**What the exercise asks**:
Answer these questions using the BioMedicine article page below.
(a) In which volume and number of the journal does the article appear?
(b) On what date was the article published online?
(c) According to the introduction, which compounds have been reported as the main contributors to plants' antioxidative and diverse biological properties?

**Quoted passage**:
________________

Open Access
Issue
BioMedicine
Volume 7, Number 4, December 2017
Article Number 24
Number of page(s) 5
DOI https://doi.org/10.1051/bmdcn/2017070424
Published online 13 November 2017

© Author(s) 2017. This article is published with open access by China Medical University

Licence Creative Commons
Open Access This article is distributed under terms of the Creative Commons Attribution License which permits any use, distribution, and reproduction in any medium, provided original author(s) and source are credited.

1. Introduction

A large amount of scientific evidence suggests that oxidative stress is involved in the pathogenesis of numerous human diseases. The natural antioxidants from plant extracts are the subject of increasing scientific interest because of their function in the prevention of disease. Most of the research on the potential effects has been focused on free radical scavenging, metal chelating, anti-inflammation, and anticancer activities [1, 2]. All parts of plants, including their leaves, bark, roots, flowers, fruits, and seeds have been extensively studied for their antioxidant activity. The phenolic compounds are widely available in plants and have been reported as the main contributors to the antioxidative and diverse biological properties [3].

________________

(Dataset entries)
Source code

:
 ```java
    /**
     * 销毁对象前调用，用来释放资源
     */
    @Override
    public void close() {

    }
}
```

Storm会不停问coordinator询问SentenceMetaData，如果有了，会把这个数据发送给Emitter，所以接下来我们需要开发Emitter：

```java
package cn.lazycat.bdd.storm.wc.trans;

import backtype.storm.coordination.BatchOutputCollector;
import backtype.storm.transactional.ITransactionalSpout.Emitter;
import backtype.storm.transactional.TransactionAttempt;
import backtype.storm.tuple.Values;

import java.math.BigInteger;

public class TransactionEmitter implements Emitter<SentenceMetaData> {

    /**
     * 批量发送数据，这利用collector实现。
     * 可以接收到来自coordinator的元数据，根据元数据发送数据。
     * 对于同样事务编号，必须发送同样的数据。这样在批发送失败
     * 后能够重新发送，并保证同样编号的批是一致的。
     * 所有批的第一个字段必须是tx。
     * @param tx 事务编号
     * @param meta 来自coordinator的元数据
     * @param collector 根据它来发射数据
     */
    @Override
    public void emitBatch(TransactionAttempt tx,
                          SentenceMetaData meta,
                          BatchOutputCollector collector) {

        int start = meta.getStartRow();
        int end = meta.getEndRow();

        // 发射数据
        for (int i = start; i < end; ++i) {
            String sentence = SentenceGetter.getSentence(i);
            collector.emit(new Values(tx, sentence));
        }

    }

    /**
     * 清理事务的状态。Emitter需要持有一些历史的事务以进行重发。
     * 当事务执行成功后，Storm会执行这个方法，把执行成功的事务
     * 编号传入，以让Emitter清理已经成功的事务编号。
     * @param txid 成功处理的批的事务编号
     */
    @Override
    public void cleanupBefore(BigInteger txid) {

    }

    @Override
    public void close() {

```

________________

**Answer**:
(a) Volume 7, Number 4, December 2017
(b) 13 November 2017
(c) Phenolic compounds